Voted the world’s best restaurant in 2010, 2011 and 2012, Noma offers reinterpretations of traditional Nordic cuisine by drawing on an intricate network of ingredients, from wrangling local produce to flying in fresh horse mussels, deep-sea crabs and langoustines from the Faeroe Islands, halibut, wild salmon, cod, seaweed and curds from Iceland, and lamb, musk ox, berries and the purest drinking water from Greenland. The variety of ingredients is then composed through culinary creativity to reflect the various tastes of the North Atlantic region in new modes of representation.
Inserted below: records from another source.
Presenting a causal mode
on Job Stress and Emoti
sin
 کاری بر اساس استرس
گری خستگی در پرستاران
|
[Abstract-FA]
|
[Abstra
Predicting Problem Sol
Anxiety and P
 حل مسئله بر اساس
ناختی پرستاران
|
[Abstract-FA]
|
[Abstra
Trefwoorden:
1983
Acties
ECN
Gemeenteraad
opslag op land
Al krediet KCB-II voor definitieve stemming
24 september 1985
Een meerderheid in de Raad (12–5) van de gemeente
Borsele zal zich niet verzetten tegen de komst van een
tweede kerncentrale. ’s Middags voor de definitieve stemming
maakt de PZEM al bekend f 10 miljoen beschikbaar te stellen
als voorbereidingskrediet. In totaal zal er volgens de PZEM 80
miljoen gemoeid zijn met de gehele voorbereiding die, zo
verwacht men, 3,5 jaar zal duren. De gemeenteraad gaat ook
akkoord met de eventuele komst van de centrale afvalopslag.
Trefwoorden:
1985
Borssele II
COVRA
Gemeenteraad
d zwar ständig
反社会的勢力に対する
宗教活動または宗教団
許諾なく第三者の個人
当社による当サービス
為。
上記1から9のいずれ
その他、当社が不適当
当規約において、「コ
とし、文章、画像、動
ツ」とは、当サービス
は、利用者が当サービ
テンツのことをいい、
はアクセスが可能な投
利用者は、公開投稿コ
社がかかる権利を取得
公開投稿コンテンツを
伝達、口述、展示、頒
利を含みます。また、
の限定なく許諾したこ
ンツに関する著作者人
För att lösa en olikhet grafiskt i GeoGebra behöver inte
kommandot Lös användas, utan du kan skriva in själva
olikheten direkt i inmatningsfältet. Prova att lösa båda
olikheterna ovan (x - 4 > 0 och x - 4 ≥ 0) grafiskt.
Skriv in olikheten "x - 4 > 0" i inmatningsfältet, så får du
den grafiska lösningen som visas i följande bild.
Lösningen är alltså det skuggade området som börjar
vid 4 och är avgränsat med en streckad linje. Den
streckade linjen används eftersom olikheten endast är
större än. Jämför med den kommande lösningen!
The range of activity in the Noma kitchen is quite impressive. They smoke, salt, pickle, dry, grill and bake fish and meats on slabs of basalt stone, prepare vinegars from scratch, and distill their own spirits. Everyday ingredients like cereals, hulled grains and legumes are refashioned in surprising preparations. The chefs are especially interested in working with raw ingredients that are often foreign to Nordic fare, but that are local and therefore up to the challenge of enhancing flavors through untraditional garnishes. Wild plants have been known to commandeer plates, foregrounding flavors that can be unexpected, yet delightful.
Indeed, the Noma experience is one of advanced pursuits in the art of cooking. Dinner can quickly become expensive, but considering the effort and freshness involved, you’ll receive more than just a meal. Eating at Noma is an event entirely of its own magnitude.